One of the best things about Amy Herzog’s streamlined adaptation is its clear discomfort with such easy resonances. She and director Sam Gold have kept the play in its period and allowed its contemporary relevance to speak for itself. And with Jeremy Strong in the lead, they’ve turned the play into more of a knotty character study than a rallying cry—all to the good in my book.

Strong’s Stockmann resembles Kendall Roy, the pathetic princeling of “Succession,” in his odd mix of neediness and stubborn isolation. He’s a man who desperately craves human contact but lacks social intelligence—a big problem for someone who must build support for the radical change he seeks. As his brother, the town’s mayor, Michael Imperioli is his polar opposite: self-possessed, politically savvy, coolly transactional.

The production around these two leads is similarly clear-eyed and unflappable: You may be moved by the spectacle of Stockmann’s equivocal defeat, but I doubt you’ll be stirred, even by the play’s involving in-the-round staging. Ultimately this new “Enemy” is a kind of Pyrrhic victory: a smart production of a play I honestly find a bit simple-minded.

“Uncle Vanya” also fails to catch fire, for somewhat opposite reasons. Heidi Schreck, who adapted the script, and director Lila Neugebauer have set Chekhov’s sad, beautiful meditation on middle-aged compromise in an unmistakably contemporary setting, with distracting rather than clarifying results. And where Herzog and Gold trimmed their play’s fat, Schreck and Neugebauer lean heavily into Chekhov’s languid, attenuated pace.

That approach might have worked with a more cohesive cast. I have seen “Uncle Vanya” in all kinds of settings, and the make-or-break element is usually the show’s ensemble chemistry. I’m sorry to report that Steve Carell—who on paper seems ideally cast as the rumpled, lovelorn single uncle of the title, a man belatedly awakening to a crushing midlife crisis—is an awkward cipher, receding from our gaze even when he’s centerstage. The rest of the company, including Alison Pill as Vanya’s hard-working niece Sonya, Alfred Molina as her pompous father Serebryakov, and Anika Noni Rose as his bored sexpot wife Yelena, are doing fine work as far it goes, though they each appear to be in different productions.

Best of all is William Jackson Harper as the bruised idealist Astrov, a country doctor who voices as many prescient-sounding sentiments about environmental devastation and human stupidity as “Enemy’s” Dr. Stockmann but does so with a rueful, self-implicating ambivalence. Everyone in this disparate cast is better when Harper is onstage, but he can’t bind it together single-handedly.

All told, this “Vanya” is a disappointing misfire from Schreck, a formidable theater talent who wrote and performed “What the Constitution Means to Me,” and Neugebauer, who has shown herself a master of ensembles in such plays as “Appropriate” and “The Waverly Gallery.” Then again, Chekhov can be elusive, as hard to pin down as smoke, and these are hardly the first major artists to be stumped by the challenge.

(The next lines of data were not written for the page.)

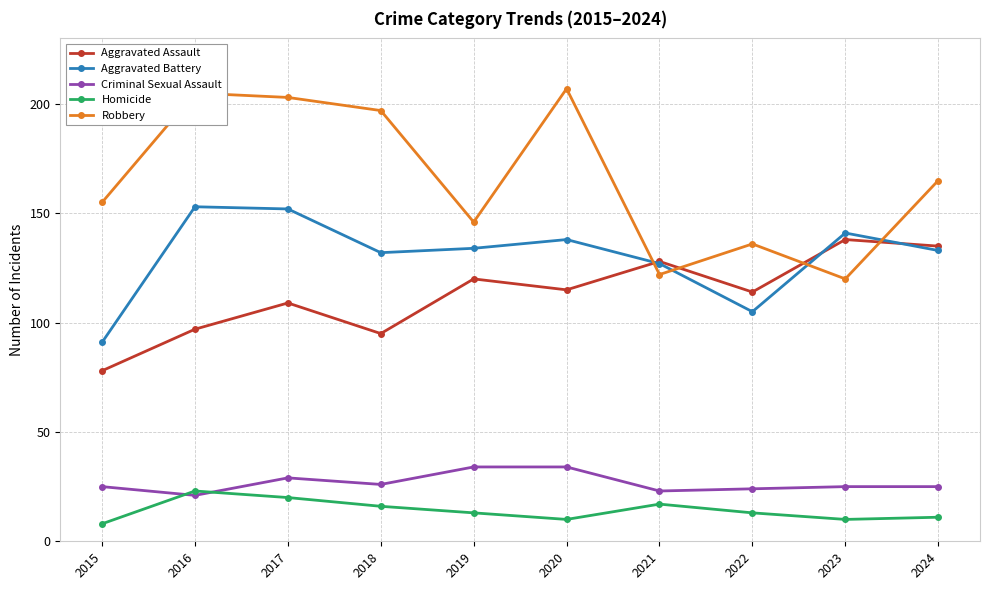

Is it true that Homicide equals 31 at 2017?

False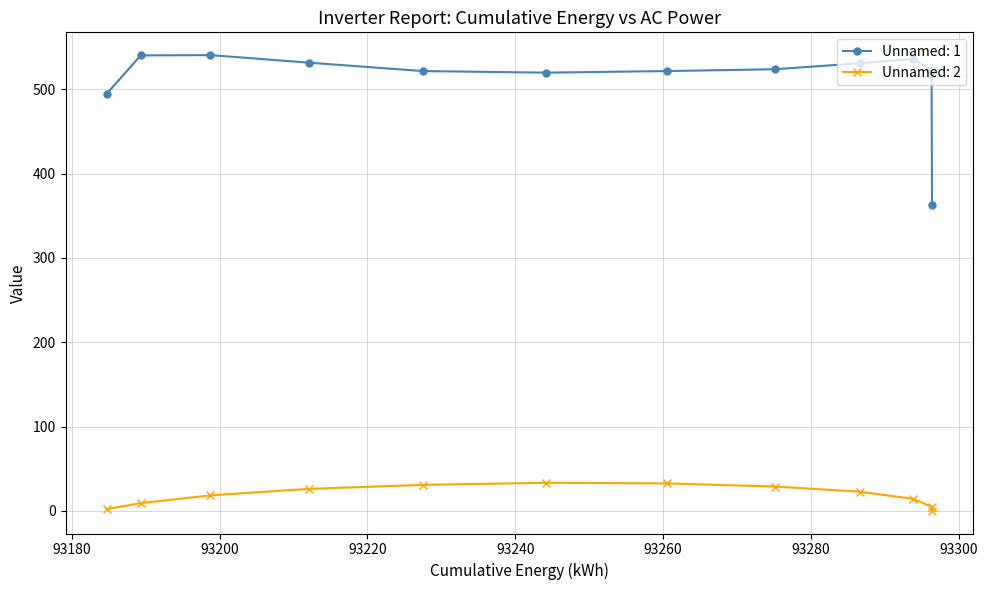

List the series in order of their peak value, lowest first.

Unnamed: 2, Unnamed: 1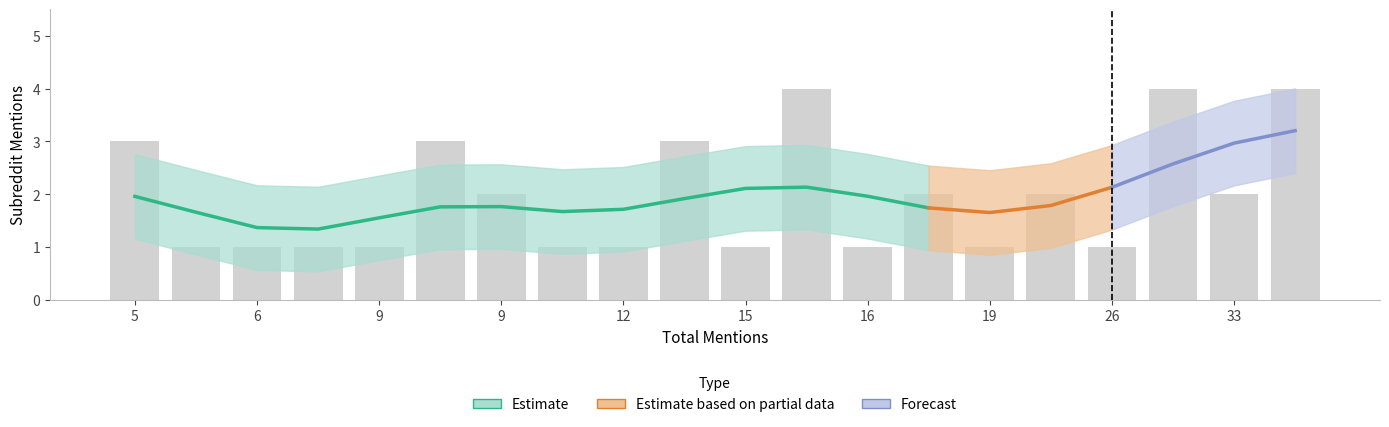

Which category has the lowest value across all series?

26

Plot-thin but character-rich, Chekhov’s plays don’t need updates to feel of the moment. Schreck told me recently that “Vanya,” with its ruminations on the passage of time and the meaning of life, seems to speak with fresh immediacy to our pandemic-traumatized time. I agree, but then I can’t imagine a time to which it wouldn’t speak. Even in a middling production, I can’t turn away from this play’s unflinching empathetic gaze, its tough love for its characters’ myriad follies, and by extension ours. There are no enemies in “Uncle Vanya,” only people.